Запеченных, распеленатых, пронумерованных, лицом к небу. И садились меж ними, отвинчивая колпачки термосов, вынимая из портфелей бутерброды, завернутые в "Правду" не существующей теперь страны.
Тронулись. Поплыли пятки вдоль перронной кромки.
А потом эта набережная, залитая яркими пятнами света. И в этих пятнах, у самой воды, во всю длину набережной – массажисты, голые, стоящие на коленях над лежащими под ними голыми расплетенными телами; и все расплетают их – то с ног, то с головы, и заплетают по-новому, и вяжут узлами – на рваных аренках света ночной опустевшей набережной у тихо свистящей воды в плывущих сопилках водоворотов.
И шли по набережной, глядя на этих – будто на нитях спущенных с неба
– то ли борцов цирковых, то ли гребцов рукопашных.
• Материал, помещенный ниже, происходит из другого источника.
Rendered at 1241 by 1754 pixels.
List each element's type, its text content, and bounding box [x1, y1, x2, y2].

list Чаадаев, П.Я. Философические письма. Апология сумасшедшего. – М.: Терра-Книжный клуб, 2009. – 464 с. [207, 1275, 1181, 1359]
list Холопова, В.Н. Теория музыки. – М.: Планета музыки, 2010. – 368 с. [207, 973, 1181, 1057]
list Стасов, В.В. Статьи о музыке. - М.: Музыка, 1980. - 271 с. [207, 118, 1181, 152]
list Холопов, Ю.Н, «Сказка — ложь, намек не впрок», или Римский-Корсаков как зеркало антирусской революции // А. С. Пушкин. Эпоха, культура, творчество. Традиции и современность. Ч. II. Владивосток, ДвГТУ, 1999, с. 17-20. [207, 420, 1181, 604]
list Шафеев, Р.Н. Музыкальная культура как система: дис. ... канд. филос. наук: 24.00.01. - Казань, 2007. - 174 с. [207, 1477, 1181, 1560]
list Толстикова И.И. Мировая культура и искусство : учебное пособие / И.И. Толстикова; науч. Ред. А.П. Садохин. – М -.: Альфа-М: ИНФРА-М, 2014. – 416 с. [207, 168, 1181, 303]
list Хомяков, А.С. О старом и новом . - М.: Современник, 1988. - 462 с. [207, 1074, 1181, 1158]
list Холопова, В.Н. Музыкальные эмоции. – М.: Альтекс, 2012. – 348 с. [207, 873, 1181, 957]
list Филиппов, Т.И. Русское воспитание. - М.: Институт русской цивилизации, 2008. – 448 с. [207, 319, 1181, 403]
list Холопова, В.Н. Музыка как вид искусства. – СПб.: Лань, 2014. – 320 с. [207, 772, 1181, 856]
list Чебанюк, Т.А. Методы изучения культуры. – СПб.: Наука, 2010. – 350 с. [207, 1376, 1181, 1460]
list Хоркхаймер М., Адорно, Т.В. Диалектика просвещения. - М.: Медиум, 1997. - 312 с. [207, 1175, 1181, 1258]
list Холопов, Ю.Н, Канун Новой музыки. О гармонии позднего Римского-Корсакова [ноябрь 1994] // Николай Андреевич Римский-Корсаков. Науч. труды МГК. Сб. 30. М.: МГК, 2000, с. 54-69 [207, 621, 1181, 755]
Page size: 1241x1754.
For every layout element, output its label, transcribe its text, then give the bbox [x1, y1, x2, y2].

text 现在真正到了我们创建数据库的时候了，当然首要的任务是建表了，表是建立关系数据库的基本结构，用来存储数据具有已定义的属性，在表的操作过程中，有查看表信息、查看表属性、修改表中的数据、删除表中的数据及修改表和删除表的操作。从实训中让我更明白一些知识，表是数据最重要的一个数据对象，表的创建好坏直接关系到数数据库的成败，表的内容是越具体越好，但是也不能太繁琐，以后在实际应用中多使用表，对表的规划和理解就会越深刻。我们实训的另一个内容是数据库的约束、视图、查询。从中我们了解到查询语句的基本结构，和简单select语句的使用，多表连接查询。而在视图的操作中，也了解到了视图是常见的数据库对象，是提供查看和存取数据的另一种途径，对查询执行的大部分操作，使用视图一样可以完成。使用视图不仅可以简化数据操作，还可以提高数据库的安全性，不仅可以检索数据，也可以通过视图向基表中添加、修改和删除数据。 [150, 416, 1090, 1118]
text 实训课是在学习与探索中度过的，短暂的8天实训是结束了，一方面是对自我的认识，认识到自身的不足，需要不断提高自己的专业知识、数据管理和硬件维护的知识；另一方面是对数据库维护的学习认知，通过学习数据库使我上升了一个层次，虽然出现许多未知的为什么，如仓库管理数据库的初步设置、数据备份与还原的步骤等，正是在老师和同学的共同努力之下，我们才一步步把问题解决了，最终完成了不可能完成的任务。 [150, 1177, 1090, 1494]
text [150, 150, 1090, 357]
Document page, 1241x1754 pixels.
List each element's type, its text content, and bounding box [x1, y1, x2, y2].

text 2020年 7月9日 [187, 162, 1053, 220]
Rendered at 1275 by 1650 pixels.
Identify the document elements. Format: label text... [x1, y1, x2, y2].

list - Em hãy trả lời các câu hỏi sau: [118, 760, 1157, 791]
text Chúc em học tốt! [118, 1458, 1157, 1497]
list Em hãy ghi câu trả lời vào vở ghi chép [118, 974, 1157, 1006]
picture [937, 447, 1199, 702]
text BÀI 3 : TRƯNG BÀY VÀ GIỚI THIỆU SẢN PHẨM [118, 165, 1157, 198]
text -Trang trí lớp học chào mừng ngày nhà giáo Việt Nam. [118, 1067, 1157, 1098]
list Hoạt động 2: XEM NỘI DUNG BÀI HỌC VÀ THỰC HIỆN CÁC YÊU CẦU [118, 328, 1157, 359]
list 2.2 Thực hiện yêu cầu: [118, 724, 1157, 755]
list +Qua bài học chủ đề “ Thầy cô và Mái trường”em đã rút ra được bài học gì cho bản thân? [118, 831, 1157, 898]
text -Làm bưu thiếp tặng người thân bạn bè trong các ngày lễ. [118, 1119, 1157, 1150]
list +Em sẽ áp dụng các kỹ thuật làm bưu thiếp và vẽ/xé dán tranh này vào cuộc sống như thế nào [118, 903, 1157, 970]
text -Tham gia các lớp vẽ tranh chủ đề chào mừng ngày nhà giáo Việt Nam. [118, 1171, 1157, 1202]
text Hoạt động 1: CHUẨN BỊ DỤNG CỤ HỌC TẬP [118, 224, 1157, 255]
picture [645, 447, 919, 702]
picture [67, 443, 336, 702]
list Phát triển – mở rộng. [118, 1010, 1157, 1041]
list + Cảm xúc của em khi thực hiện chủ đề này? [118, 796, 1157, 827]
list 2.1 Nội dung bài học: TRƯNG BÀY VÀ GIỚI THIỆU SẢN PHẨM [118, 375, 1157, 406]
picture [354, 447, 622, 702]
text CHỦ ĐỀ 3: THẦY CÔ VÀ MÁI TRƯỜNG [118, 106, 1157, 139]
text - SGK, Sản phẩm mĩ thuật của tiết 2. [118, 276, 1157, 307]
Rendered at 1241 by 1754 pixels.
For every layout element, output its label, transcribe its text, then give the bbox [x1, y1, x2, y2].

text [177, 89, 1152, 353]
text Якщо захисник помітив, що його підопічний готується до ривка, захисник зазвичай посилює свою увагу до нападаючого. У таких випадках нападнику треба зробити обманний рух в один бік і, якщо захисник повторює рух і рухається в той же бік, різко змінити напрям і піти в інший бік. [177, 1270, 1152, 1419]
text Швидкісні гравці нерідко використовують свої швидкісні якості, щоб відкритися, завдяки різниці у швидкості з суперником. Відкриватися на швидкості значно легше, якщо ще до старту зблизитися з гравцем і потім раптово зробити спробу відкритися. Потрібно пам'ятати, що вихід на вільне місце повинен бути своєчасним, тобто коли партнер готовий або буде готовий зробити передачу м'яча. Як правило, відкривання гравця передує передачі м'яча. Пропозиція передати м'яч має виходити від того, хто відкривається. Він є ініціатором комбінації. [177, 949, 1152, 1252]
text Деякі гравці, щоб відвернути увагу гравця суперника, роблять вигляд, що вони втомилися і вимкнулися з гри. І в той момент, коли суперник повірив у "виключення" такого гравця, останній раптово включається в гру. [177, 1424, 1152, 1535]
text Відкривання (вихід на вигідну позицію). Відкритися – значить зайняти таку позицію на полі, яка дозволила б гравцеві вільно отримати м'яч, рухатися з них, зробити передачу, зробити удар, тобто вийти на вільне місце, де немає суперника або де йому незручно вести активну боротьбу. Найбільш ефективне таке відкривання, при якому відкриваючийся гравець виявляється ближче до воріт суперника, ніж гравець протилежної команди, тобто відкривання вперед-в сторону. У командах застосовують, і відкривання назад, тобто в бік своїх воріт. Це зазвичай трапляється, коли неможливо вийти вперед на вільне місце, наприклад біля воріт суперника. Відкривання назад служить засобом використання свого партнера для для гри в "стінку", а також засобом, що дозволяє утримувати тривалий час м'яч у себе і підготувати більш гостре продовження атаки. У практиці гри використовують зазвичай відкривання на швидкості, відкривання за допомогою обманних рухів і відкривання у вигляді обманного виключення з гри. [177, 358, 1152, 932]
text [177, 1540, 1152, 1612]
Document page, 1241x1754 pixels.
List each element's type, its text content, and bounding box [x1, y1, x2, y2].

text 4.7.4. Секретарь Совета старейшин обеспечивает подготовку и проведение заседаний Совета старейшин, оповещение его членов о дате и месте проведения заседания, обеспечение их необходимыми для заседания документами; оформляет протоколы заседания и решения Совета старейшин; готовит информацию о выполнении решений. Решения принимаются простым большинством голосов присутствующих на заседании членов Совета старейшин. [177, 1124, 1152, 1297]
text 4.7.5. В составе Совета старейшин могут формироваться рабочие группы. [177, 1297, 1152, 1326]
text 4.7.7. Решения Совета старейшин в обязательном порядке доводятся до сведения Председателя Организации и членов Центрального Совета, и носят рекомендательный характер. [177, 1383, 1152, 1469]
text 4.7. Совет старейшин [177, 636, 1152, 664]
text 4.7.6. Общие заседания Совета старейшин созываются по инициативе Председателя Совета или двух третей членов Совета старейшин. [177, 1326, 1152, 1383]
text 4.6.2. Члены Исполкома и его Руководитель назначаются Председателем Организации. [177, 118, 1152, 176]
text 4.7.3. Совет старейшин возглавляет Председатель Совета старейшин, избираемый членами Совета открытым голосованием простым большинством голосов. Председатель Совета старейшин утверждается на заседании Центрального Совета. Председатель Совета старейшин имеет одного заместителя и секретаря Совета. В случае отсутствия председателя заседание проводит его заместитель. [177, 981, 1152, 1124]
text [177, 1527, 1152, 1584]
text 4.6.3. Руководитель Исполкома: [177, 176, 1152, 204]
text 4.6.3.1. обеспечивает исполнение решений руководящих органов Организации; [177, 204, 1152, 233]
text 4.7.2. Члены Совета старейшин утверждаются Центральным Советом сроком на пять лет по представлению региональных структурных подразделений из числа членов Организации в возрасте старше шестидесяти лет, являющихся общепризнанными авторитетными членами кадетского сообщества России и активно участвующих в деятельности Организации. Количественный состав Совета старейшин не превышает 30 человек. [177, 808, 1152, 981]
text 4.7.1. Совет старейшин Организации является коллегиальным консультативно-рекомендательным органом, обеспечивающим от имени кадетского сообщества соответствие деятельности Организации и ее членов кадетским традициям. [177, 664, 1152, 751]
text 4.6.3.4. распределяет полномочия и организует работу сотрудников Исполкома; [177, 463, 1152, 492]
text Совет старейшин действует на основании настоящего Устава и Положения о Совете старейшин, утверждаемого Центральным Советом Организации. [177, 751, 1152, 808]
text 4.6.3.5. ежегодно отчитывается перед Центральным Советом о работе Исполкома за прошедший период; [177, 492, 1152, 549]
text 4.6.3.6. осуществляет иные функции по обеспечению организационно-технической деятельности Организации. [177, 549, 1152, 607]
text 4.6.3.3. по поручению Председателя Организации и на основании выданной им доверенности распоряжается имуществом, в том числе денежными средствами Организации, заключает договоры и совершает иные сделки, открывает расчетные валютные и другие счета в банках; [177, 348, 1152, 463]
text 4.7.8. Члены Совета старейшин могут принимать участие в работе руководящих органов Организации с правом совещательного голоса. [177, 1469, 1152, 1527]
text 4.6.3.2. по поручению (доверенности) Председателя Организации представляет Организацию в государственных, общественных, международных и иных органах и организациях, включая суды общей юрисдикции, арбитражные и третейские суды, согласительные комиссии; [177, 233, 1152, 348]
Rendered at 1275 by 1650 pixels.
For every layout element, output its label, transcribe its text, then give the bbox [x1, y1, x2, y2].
И, отворачивая от них голову, восходили взглядом по необъятному стволу баньяна, взломавшему под собою плиты, будто за волосы поднявшему себя над землей.
И в этом кромешном народе вздыбленных и сцепившихся между собой корней шевелились люди, покачивались затепленные лампадки света, вились тихие разговоры, бродил с открытыми глазами лунатичный ребенок.
И, пройдя, обернулись: черный лоснящийся бык возлежал на себе, весь в веригах корней, высунув к нам свой обугленный дом головы.
А потом мы кружили по улицам, все еще в поиске места для ночлега.